US legislation on the international and domestic trade in elephant ivory has long been notoriously bureaucratic. Art specialists had urged change, but nothing like this. They wanted “passports” for individual pieces, rather than a complex system that involves a series of licence applications and six-month delays for approval. Dealers fear that the US legislation will be replicated in Europe, killing the trade completely.

Ivory relief portrait (1704-16) of Sir John Houblon by David Le Marchand
Ivory relief portrait (1704-16) of Sir John Houblon by David Le Marchand © Daniel Katz

Stuart Lochhead of leading London dealer Daniel Katz will be in Maastricht with an ivory relief by David Le Marchand, England’s greatest ivory carver – a 1700s portrait probably of Sir John Houblon, then governor of the Bank of England, “believed to be” priced at around £650,000. He calls the proposed ban “a knee-jerk reaction”.
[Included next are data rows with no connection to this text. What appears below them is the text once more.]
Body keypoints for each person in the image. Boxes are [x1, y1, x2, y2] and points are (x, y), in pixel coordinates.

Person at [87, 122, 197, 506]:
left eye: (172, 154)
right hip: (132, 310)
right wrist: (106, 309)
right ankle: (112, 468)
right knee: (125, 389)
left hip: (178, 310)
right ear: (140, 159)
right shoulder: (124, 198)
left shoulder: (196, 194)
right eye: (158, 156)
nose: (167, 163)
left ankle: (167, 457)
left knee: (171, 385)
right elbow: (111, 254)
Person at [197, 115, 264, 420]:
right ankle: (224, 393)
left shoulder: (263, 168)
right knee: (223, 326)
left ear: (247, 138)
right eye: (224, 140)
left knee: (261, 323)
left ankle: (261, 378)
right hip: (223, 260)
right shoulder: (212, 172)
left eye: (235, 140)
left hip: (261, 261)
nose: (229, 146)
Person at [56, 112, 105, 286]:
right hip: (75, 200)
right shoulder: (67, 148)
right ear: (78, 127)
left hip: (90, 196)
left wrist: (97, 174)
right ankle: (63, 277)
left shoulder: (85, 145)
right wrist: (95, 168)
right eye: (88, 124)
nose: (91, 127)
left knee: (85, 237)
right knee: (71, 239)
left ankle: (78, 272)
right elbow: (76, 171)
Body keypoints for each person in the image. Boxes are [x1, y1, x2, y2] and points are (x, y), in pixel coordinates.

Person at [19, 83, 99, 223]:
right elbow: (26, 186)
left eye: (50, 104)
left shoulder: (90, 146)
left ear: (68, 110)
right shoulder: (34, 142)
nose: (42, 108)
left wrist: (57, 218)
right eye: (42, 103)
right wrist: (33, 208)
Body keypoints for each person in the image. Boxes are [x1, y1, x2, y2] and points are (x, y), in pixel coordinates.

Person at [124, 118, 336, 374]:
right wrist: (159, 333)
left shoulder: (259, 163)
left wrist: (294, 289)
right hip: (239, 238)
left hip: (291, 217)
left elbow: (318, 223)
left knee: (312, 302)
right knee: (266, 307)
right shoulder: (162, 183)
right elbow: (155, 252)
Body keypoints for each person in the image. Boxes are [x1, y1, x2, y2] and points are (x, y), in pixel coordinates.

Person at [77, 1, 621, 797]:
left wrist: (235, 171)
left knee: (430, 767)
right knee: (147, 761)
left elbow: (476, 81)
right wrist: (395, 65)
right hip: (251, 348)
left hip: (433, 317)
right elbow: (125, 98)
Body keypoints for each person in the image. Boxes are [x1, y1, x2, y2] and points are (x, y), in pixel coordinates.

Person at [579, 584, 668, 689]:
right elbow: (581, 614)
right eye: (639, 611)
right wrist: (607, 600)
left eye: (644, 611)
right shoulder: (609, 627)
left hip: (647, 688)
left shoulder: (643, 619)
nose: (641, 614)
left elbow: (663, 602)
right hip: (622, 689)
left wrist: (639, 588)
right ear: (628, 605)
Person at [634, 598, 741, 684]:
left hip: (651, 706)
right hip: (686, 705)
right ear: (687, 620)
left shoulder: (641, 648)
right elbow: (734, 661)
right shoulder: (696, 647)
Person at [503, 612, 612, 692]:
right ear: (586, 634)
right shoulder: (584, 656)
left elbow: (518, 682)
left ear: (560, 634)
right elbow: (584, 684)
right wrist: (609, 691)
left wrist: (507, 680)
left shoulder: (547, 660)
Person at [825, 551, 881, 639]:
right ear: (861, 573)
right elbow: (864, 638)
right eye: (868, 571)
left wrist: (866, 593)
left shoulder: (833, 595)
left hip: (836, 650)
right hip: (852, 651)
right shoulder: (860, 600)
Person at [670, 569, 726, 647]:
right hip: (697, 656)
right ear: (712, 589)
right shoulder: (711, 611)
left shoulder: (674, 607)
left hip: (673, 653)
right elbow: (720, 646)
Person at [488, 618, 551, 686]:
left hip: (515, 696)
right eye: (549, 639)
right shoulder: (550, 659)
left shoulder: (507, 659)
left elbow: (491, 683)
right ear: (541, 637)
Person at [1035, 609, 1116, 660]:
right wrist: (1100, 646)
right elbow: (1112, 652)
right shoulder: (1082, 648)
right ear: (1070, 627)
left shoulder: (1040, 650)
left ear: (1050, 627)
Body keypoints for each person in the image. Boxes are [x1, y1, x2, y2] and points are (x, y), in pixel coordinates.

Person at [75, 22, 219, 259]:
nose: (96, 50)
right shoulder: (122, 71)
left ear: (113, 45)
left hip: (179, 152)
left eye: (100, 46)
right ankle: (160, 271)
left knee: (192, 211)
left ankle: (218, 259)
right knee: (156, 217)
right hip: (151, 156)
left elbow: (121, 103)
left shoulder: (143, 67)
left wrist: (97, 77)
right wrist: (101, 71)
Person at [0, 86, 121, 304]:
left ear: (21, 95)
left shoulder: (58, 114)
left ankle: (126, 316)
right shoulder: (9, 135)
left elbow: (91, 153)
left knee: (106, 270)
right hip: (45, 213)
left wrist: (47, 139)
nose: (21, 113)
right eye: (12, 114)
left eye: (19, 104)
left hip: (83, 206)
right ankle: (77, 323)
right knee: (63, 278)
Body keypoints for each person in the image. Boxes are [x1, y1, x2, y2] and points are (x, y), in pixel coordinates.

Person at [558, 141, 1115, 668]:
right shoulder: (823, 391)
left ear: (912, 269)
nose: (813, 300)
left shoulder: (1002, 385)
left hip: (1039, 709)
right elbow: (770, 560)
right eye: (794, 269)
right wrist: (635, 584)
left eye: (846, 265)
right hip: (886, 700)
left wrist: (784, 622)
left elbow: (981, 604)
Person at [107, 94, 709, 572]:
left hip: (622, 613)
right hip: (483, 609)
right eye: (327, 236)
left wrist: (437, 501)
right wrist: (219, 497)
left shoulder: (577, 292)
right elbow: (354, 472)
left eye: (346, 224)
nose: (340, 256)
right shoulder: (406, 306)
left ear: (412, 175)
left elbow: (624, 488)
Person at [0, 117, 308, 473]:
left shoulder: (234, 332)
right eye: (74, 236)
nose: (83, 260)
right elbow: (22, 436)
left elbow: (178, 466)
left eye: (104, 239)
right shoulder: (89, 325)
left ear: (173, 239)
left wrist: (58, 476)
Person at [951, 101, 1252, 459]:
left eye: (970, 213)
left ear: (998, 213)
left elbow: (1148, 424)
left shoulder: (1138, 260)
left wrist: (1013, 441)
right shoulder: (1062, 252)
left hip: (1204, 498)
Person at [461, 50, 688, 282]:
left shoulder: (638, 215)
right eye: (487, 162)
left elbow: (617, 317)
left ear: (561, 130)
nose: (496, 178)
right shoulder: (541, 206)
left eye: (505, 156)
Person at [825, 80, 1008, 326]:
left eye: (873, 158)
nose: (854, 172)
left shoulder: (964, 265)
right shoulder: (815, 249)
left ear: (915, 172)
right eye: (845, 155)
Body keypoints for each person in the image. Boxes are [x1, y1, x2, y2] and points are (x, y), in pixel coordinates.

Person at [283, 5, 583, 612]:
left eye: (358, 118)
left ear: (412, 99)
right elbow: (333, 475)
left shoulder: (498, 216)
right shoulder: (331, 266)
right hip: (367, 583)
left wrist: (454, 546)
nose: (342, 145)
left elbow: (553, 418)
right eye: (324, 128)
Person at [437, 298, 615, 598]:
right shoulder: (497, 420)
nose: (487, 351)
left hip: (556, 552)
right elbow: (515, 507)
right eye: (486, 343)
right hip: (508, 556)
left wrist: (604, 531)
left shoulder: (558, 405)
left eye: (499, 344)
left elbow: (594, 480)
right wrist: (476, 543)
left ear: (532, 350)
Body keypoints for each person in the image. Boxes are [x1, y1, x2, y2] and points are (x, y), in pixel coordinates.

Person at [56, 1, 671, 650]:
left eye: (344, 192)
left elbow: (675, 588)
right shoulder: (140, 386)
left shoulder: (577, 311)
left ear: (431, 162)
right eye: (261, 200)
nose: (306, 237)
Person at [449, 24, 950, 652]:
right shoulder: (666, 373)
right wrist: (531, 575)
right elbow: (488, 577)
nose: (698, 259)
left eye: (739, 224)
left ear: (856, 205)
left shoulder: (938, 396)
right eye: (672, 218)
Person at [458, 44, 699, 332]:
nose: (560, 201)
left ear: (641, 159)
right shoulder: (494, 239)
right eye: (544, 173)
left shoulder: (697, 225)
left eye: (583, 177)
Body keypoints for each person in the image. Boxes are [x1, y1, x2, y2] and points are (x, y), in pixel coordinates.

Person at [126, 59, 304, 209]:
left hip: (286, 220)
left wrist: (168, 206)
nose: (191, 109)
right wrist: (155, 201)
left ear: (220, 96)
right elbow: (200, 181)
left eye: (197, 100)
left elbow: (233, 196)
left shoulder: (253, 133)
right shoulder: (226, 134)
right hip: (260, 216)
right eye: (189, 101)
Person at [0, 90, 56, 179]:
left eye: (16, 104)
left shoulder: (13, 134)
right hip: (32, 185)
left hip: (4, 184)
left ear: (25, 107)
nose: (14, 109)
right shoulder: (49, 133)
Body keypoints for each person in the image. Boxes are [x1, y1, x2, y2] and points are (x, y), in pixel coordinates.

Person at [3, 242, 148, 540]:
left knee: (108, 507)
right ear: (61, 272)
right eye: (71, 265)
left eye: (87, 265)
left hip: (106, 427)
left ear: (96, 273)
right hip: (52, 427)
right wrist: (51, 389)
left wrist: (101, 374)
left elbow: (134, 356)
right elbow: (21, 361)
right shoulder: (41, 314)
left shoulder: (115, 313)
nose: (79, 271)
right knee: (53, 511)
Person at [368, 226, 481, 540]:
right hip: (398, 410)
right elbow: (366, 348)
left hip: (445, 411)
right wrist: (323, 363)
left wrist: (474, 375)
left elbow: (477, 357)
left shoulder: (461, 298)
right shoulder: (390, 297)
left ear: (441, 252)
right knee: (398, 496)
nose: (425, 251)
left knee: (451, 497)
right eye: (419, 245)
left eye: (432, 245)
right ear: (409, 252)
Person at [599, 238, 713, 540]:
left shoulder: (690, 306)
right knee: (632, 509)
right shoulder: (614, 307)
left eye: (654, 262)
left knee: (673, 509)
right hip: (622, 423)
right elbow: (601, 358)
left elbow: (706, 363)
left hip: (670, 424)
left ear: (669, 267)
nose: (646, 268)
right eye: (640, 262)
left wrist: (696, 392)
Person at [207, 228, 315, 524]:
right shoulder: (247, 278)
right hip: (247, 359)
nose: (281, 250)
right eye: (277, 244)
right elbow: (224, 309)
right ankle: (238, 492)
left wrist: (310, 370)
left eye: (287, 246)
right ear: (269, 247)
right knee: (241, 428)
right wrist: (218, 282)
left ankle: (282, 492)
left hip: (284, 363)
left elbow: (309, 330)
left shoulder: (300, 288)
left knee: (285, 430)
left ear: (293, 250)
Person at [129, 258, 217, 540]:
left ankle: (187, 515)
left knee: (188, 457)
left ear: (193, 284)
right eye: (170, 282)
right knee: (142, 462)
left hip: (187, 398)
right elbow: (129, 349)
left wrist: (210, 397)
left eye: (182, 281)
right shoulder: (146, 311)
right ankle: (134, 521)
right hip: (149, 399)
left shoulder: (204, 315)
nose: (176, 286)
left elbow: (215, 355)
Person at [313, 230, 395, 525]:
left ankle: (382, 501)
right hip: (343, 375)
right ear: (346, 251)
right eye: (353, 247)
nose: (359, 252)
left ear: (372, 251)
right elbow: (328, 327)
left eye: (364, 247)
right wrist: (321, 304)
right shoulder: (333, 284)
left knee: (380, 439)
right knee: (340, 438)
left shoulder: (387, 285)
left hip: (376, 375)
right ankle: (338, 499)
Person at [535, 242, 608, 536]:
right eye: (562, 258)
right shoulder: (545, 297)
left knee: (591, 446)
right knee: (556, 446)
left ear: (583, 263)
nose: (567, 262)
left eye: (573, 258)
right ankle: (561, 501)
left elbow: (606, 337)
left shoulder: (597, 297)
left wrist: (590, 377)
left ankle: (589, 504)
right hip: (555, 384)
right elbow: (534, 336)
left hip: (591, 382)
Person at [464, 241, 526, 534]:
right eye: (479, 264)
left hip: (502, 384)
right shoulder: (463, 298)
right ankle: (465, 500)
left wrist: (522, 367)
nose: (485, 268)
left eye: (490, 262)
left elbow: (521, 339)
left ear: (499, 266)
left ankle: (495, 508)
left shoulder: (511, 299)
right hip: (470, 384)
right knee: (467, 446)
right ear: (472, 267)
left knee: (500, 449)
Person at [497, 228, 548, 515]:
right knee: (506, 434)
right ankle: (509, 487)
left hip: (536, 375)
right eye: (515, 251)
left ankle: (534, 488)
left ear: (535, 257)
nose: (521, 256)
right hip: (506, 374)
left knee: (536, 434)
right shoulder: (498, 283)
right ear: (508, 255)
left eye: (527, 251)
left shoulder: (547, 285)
New Yorker Anthony Blumka deals in the medieval, renaissance and baroque periods, when ivory was the preferred material for church and royalty. At Maastricht he will exhibit a 14th-century diptych with scenes of the Passion of Christ. He fears that restrictions will drive the trade underground: “A collector is not going to stop wanting what he craves,” he warns.

The art world is all the more unnerved because the US ban coincides with reports in the British press that Prince William had told primatologist Jane Goodall that he wants ivory antiques in the Royal Collection destroyed and that Prince Charles, his father, has requested their removal from his homes. A spokesman for the prince refused to confirm or deny a private conversation.

Critics also point to the irony of Prince William’s pledge to save wildlife coinciding with a hunting trip with his brother Harry. The wild boar and stags they hunted are not endangered, but the animal blood on the princes’ hands did not help their cause.